Reputation: 1249
I have a string like this:
chair melon cow pushing danced chair chair pushing cow danced
I want to have sed replace the first occurrence of chair
the first time around:
REPLACED melon cow pushing danced chair chair pushing cow danced
then the second:
chair melon cow pushing danced REPLACED chair pushing cow danced
and then the third:
chair melon cow pushing danced chair REPLACED pushing cow danced
I can create the loop and +1 increase myself, I just need to know if sed (BSD or GNU doesn't matter) allows for something like this by specifying an integer.
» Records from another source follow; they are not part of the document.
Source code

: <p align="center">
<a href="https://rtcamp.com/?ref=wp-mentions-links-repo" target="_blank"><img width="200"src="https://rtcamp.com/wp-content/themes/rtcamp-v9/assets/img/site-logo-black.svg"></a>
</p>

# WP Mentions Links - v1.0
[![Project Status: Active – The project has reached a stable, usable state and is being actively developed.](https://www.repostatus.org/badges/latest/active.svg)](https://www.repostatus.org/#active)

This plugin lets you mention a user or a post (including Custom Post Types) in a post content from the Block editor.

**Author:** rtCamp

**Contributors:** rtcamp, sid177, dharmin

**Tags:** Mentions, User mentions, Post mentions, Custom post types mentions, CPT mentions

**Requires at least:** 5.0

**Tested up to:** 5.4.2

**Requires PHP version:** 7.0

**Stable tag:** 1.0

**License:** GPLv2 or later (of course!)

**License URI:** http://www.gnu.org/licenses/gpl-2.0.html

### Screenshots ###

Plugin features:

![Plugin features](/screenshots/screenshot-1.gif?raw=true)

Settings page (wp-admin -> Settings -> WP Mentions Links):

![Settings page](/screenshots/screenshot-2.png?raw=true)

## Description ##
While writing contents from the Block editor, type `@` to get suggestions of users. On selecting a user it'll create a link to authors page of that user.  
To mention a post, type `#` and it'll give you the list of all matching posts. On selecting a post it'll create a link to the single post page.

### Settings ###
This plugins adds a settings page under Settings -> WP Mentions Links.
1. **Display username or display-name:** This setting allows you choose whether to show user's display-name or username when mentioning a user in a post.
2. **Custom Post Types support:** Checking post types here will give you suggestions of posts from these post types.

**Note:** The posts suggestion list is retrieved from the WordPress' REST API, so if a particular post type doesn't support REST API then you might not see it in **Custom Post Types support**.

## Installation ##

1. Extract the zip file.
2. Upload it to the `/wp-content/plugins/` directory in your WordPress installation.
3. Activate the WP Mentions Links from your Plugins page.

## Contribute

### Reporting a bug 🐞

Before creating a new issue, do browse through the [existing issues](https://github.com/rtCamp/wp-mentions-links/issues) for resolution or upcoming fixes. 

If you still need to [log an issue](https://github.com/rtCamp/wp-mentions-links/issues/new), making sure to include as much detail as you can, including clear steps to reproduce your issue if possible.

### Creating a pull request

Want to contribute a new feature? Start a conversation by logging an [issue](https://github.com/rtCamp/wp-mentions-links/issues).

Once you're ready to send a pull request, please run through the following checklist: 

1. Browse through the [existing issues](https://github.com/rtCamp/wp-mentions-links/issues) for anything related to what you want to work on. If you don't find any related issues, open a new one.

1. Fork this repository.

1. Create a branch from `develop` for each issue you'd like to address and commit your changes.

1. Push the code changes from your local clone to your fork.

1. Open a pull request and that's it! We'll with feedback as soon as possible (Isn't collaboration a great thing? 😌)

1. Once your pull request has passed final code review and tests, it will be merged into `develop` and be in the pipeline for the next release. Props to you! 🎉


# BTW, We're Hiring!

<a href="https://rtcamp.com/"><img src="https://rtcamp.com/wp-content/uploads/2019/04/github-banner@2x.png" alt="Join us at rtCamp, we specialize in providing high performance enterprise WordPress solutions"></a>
Almost like: sed $number',/chair/{s/chair/REPLACED/}'
, even though that would not work the way I want. I just put that there to show that I'm looking to input an integer from variable.
I don't mind using awk
but really, really prefer not to.
Upvotes: 1
Views: 1031
Reputation: 133650
Could you please try following. If I got your question correctly, following will substitute 1st occurrence of chair
only. Tested and written with GNU sed
.
echo "chair melon cow pushing danced chair chair pushing cow danced" |
sed 's/chair/REPLACE/1'
NOTE: One important point to be noted here, lets say you have run this command 1st time and replaced very first occurrence of chair then in next try you want to substitute 2nd occurrence which has become now 1st occurrence of chair since 1st one was already replaced with new text, so be careful while using it. Thought to mention it here.